REQUIREMENTS
1. Quote the passage on the seal hunt word for word, starting at "The Federal Government" and ending at "the seal furs.".
2. According to the passage on the seal hunt, what allowable catch has the Federal Government set for this year's East Coast hunt?

SOURCE TEXT

◆ ◆ ◆ ◆ ◆ ◆ ◆

The Federal Government has set this year’s allowable catch for the East Coast seal hunt at 338,200 harp, hooded and grey seals.
But the hunters are being turned into the hunted, as environmental and animal rights groups trail the hunt by air and sea.
While the seals killed in the hunt aren’t endangered, protesters say the hunting techniques are inhumane and that there is no market for the seal furs.
In the past weeks, their case has been bolstered after Russia decided to ban the hunting of baby seals, and the European Union said it’s considering a ban on trade in products made from seals.
Meanwhile Scientific American warns four seal species from around the world are threatened.
Only one of the species lives in Canada — Quebec’s Lac des Loups marine harbour seals live in lakes and rivers just south of Hudson’s Bay. They’re the only seal species in the world who spend their entire lives in rivers and lakes without ever venturing into the ocean.

◆ ◆ ◆ ◆ ◆ ◆ ◆

Items from a data source:
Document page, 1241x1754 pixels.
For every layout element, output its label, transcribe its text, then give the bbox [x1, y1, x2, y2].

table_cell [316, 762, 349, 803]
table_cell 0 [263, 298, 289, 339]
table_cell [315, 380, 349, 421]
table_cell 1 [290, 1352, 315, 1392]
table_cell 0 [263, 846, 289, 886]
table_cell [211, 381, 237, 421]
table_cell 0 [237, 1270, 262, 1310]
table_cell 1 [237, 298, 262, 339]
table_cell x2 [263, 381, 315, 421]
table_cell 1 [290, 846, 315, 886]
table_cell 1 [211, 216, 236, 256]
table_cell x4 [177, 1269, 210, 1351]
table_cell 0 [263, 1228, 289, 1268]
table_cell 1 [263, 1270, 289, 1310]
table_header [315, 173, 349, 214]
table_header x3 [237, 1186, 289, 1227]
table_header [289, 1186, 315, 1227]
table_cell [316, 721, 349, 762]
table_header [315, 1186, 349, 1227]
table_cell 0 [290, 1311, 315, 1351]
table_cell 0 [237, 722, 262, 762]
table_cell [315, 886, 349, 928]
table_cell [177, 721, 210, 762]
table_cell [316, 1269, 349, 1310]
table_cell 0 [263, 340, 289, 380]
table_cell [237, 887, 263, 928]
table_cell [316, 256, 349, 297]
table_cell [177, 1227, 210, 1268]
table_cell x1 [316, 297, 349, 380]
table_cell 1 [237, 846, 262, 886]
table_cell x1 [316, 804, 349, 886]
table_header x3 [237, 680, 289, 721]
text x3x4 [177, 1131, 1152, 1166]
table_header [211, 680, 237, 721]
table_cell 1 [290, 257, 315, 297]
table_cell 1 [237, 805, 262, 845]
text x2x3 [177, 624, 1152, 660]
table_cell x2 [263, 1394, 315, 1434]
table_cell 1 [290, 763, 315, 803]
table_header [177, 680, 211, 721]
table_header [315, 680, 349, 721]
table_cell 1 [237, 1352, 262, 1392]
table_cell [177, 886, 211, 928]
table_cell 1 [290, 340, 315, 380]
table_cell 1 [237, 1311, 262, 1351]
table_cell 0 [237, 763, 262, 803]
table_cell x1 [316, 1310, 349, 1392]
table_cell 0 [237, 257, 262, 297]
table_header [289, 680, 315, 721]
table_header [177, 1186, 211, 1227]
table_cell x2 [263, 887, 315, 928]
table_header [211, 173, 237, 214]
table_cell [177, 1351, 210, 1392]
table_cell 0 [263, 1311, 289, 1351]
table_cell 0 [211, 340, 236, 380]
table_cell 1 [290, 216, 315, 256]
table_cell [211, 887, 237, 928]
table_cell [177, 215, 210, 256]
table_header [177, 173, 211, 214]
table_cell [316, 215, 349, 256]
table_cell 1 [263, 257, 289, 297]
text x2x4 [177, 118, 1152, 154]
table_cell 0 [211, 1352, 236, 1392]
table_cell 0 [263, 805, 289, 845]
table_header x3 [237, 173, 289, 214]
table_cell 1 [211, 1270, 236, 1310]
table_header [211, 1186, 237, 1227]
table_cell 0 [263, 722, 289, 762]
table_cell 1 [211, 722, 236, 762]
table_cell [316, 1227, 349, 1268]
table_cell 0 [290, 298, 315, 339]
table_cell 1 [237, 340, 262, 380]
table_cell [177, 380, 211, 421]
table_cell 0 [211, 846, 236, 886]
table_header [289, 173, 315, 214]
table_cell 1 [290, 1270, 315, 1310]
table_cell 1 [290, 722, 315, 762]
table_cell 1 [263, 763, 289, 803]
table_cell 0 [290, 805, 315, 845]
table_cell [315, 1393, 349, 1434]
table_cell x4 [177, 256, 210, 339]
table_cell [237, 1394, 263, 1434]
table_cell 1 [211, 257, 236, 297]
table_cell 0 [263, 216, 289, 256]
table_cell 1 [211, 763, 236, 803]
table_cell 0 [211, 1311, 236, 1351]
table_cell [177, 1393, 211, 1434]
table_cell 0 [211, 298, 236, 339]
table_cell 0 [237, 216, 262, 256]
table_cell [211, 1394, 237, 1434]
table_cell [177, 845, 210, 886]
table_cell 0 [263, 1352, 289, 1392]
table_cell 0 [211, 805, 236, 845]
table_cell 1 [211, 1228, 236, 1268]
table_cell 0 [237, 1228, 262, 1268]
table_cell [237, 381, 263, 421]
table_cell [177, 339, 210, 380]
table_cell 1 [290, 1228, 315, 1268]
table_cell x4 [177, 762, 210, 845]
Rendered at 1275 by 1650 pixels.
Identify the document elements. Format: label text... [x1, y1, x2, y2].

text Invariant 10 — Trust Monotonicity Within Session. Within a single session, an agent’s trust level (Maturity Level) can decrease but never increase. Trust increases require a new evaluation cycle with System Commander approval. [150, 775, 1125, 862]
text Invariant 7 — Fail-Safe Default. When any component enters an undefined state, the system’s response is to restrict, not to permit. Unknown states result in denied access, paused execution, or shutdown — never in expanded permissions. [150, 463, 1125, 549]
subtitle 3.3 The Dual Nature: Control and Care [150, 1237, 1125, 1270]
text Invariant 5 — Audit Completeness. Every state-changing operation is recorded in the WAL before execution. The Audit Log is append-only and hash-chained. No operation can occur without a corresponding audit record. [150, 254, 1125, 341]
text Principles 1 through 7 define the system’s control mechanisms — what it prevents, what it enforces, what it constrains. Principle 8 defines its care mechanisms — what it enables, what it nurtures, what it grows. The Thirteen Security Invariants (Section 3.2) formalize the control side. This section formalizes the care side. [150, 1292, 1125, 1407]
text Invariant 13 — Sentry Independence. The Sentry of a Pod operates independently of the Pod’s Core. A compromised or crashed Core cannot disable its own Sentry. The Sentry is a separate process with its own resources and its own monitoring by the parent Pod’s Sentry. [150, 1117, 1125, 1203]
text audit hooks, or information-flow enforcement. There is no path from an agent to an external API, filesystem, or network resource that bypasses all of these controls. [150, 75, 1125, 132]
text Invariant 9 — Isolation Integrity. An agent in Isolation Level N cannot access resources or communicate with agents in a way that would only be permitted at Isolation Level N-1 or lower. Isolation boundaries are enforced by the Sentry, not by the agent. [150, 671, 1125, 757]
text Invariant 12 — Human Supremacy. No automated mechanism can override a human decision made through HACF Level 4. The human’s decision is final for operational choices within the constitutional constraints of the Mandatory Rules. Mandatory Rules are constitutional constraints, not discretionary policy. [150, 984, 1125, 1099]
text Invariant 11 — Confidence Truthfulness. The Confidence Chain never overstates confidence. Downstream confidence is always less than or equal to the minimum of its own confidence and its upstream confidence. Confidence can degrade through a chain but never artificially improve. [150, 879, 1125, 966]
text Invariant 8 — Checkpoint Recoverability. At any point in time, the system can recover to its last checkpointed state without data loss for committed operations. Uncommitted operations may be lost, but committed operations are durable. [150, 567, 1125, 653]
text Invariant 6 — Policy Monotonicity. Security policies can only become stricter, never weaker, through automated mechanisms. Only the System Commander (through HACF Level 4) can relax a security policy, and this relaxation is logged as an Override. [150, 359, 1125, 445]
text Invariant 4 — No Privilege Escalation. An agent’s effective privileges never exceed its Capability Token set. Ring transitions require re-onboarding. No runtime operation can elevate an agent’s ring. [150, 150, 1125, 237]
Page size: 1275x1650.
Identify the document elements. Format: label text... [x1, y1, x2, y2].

◆ ◆ ◆ ◆ ◆ ◆ ◆

THE SOLUTIONS
1.
The Federal Government has set this year’s allowable catch for the East Coast seal hunt at 338,200 harp, hooded and grey seals.
But the hunters are being turned into the hunted, as environmental and animal rights groups trail the hunt by air and sea.
While the seals killed in the hunt aren’t endangered, protesters say the hunting techniques are inhumane and that there is no market for the seal furs.

2. 338,200 harp, hooded and grey seals.